Sequence & Rowkind
This documentation is for an unreleased version of Apache Paimon. We recommend you use the latest stable version.

Sequence and Rowkind #

When creating a table, you can specify the 'sequence.field' by specifying fields to determine the order of updates, or you can specify the 'rowkind.field' to determine the changelog kind of record.

Sequence Field #

By default, the primary key table determines the merge order according to the input order (the last input record will be the last to merge). However, in distributed computing, there will be some cases that lead to data disorder. At this time, you can use a time field as sequence.field, for example:

CREATE TABLE my_table (
    pk BIGINT PRIMARY KEY NOT ENFORCED,
    v1 DOUBLE,
    v2 BIGINT,
    dt TIMESTAMP
) WITH (
    'sequence.field' = 'dt'
);

The record with the largest sequence.field value will be the last to merge, regardless of the input order.

Sequence Auto Padding:

When the record is updated or deleted, the sequence.field must become larger and cannot remain unchanged. For -U and +U, their sequence-fields must be different. If you cannot meet this requirement, Paimon provides option to automatically pad the sequence field for you.

  1. 'sequence.auto-padding' = 'row-kind-flag': If you are using same value for -U and +U, just like “op_ts” (the time that the change was made in the database) in Mysql Binlog. It is recommended to use the automatic padding for row kind flag, which will automatically distinguish between -U (-D) and +U (+I).

  2. Insufficient precision: If the provided sequence.field doesn’t meet the precision, like a rough second or millisecond, you can set sequence.auto-padding to second-to-micro or millis-to-micro so that the precision of sequence number will be made up to microsecond by incremental id (Calculate within a single bucket).
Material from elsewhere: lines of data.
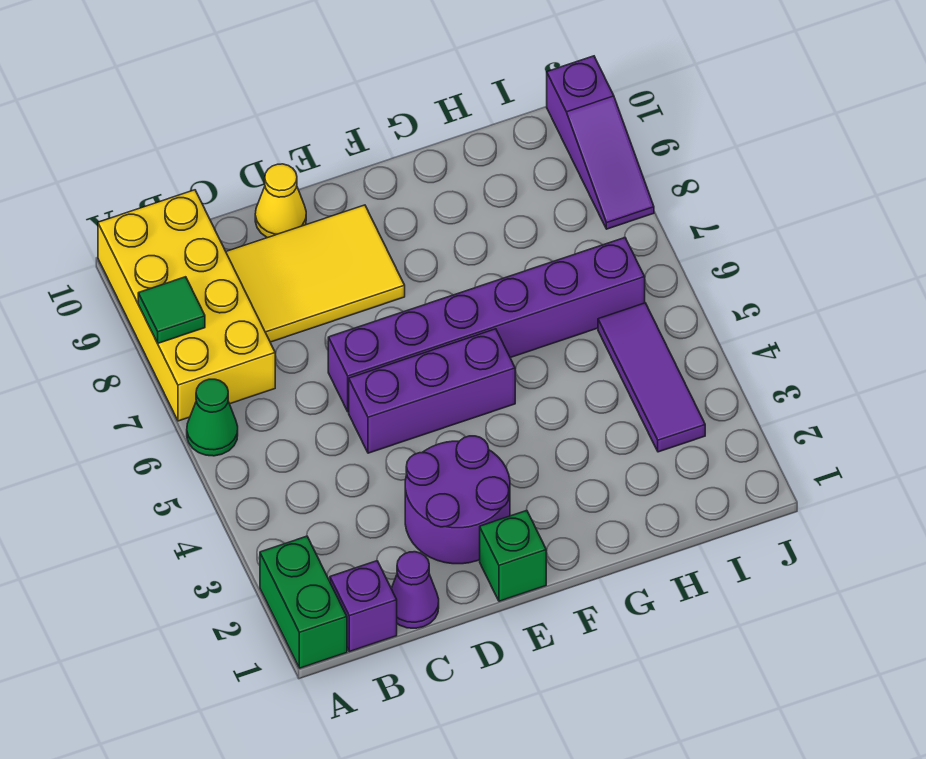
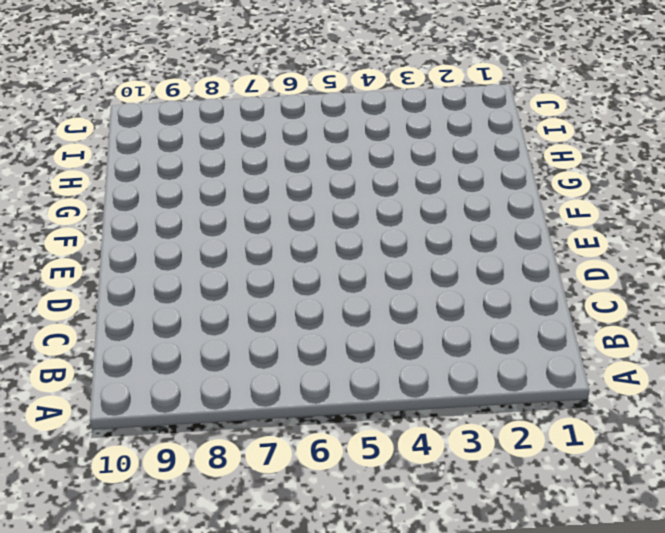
none -> green brick A1:A2 level 1
none -> green cone A6 level 1
none -> yellow brick A7:B10 level 1

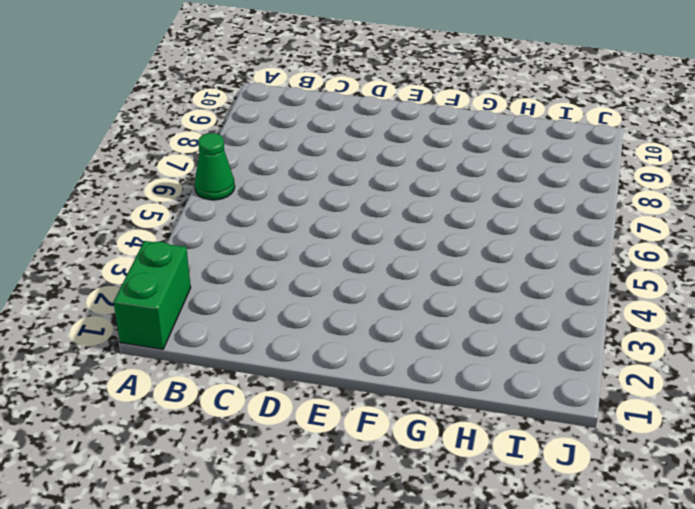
none -> yellow brick A7:B10 level 1
none -> purple brick B1 level 1
none -> purple cone C1 level 1

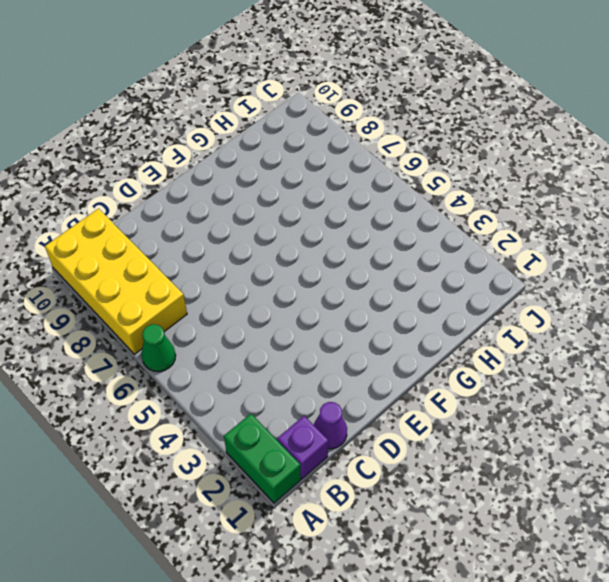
none -> yellow tile C8:E9 level 1
none -> purple round brick D2:E3 level 1
none -> purple brick D5:F5 level 1

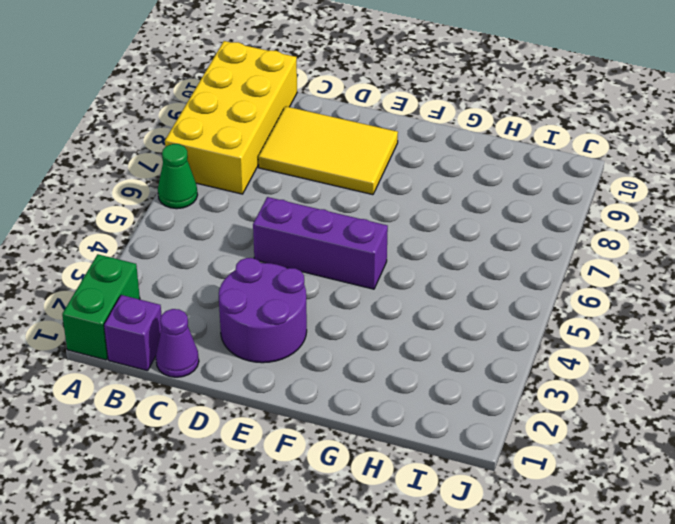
none -> purple brick D6:I6 level 1
none -> yellow cone D10 level 1
none -> green brick E1 level 1

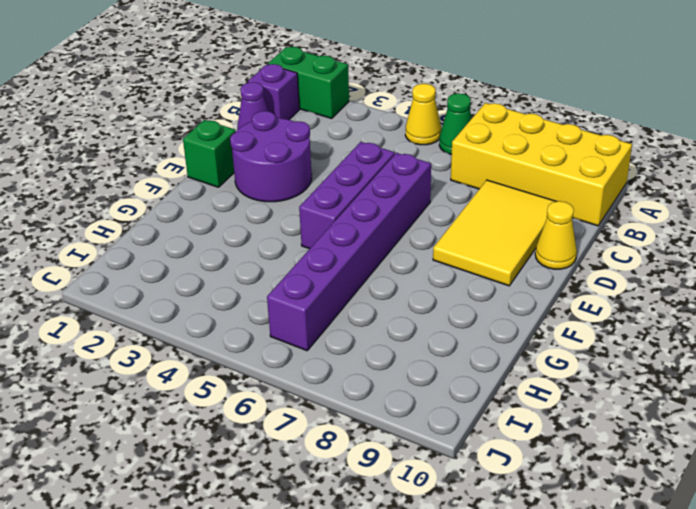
yellow cone A5 level 1 -> none
none -> purple tile I3:I5 level 1
none -> purple slope J8:J10 level 1 top 10
none -> green tile A8 level 2

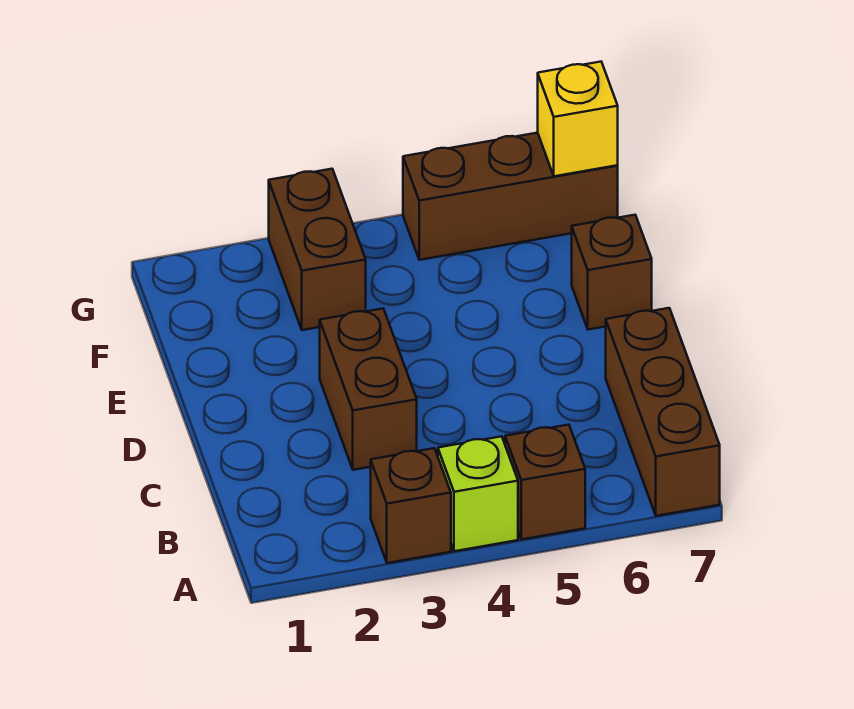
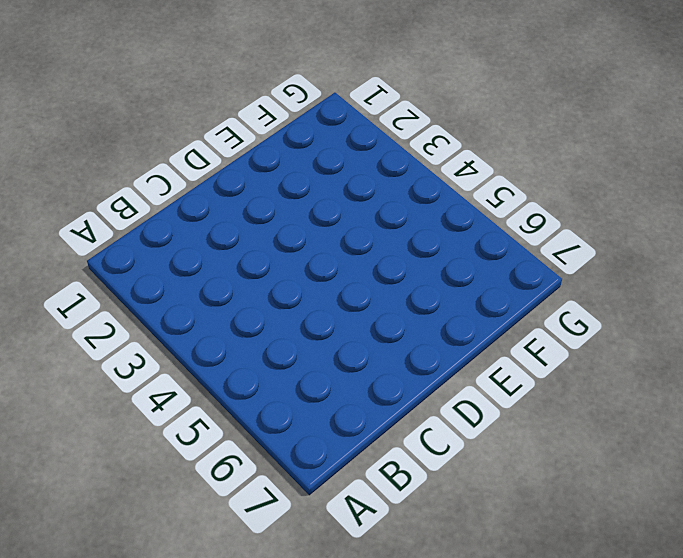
none -> brown brick A3 level 1
none -> lime brick A4 level 1

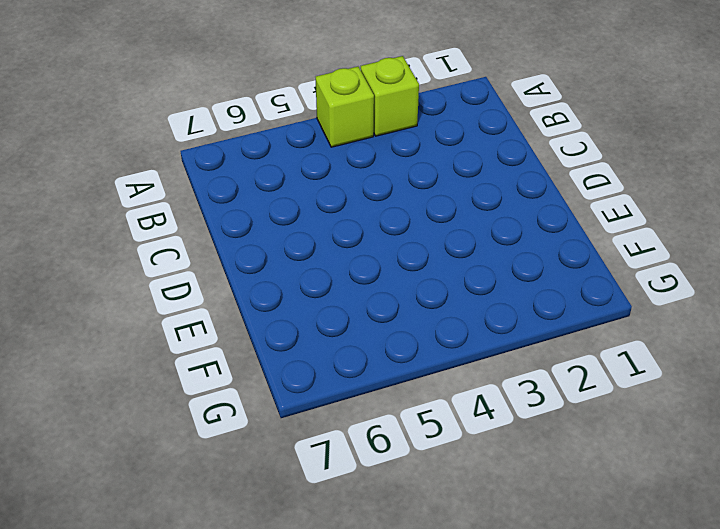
lime brick A3 level 1 -> brown brick A3 level 1
none -> brown brick A5 level 1
none -> brown brick A7:C7 level 1

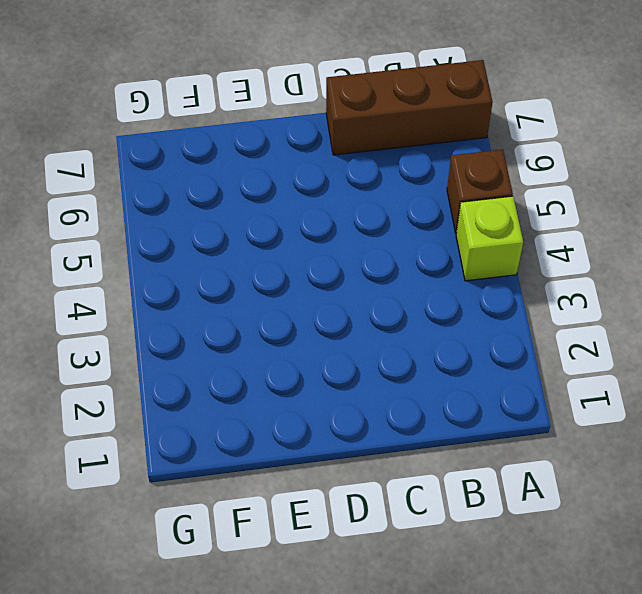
none -> brown brick A3 level 1
none -> brown brick C3:D3 level 1

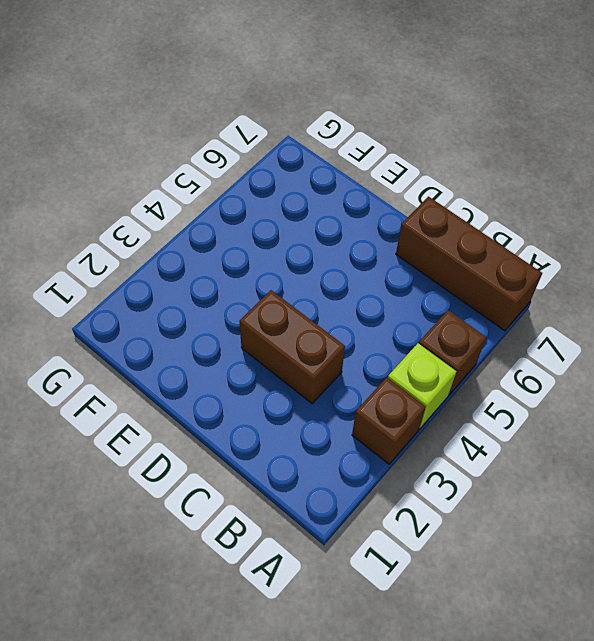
none -> brown brick E7 level 1
none -> brown brick F3:G3 level 1

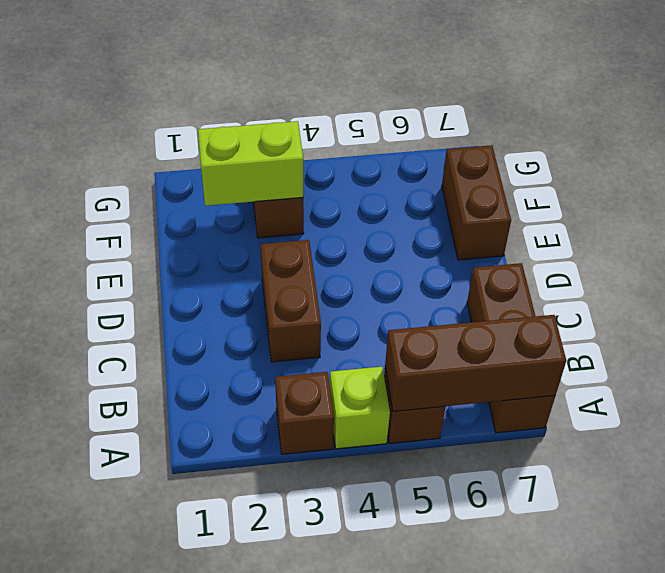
brown brick A5:A7 level 2 -> brown brick G5:G7 level 1
brown brick E7:F7 level 1 -> brown brick E7 level 1
lime brick F2:F3 level 2 -> none
none -> yellow brick G7 level 2

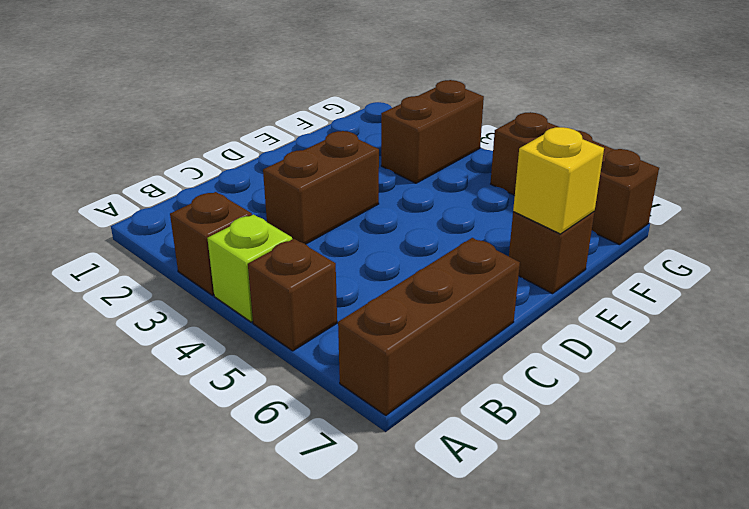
yellow brick E7 level 2 -> yellow brick G7 level 2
  3. Composite pattern: for example, “second-to-micro,row-kind-flag”, first, add the micro to the second, and then pad the row kind flag.

Row Kind Field #

By default, the primary key table determines the row kind according to the input row. You can also define the 'rowkind.field' to use a field to extract row kind.

The valid row kind string should be '+I', '-U', '+U' or '-D'.